ADC Free Running Mode with ISR

Copilot recommended a single threshold with debounce for detection but I realize that is throwing data away. So I will use 2 thresholds, a higher initial threshold and a lower qualified threshold.

Once the signal drops below the initial threshold, I start counting, once above, I stop. If the qualifier threshold is met, then I know the car passed overhead. I can use the count of cycles to determine speed of the 2.5 inch car. (I get ms per inch and then convert to mph.)
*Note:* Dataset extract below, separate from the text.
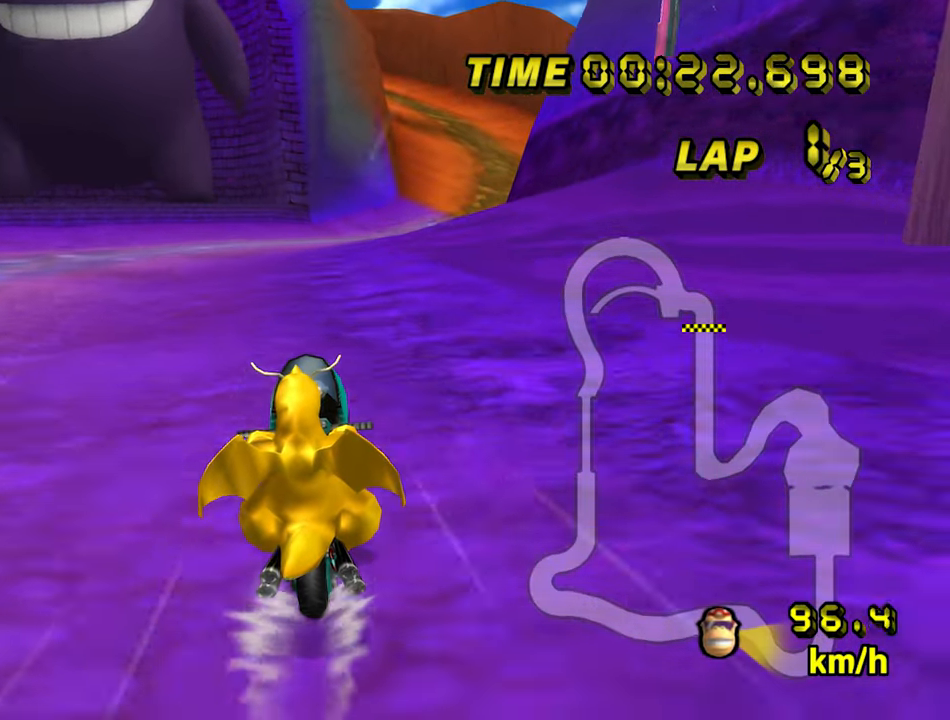
{"dt_ms": 500, "buttons": ["A"], "left_stick": "center", "events": []}
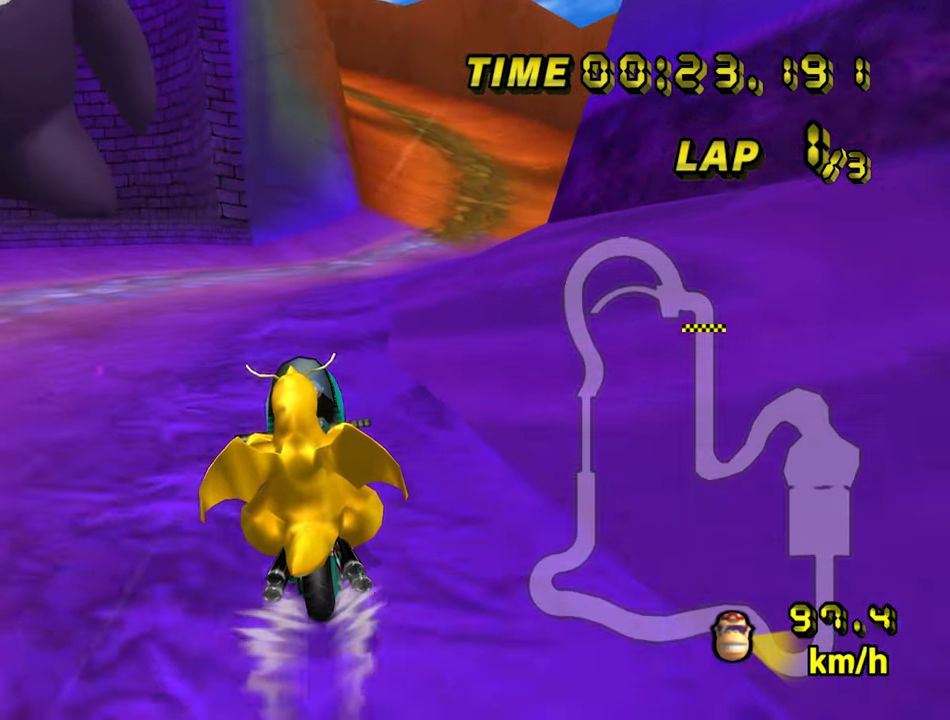
{"dt_ms": 500, "buttons": ["A"], "left_stick": "center", "events": []}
I just discovered photo diodes. I wonder if those are better than LDR photo resistors??

The responsivity bandwidth and other characteristics of photodiodes and photoresistors are very different.

A photo transistor is generally a more direct replacement for a LDR. A photo diode is more difficult to use. Infrared proximity sensors may also be useful for object detection and possibly more reliable than using just disturbances to the ambient light.

My trap speed detector is now working great, generates mph as expected.

In essence, I measure the number of ADC conversions per millisecond which is 36. If I have two lanes, then it's 18 per second. I count the conversions and send that down into the ring buffer for the main loop to do the floating point.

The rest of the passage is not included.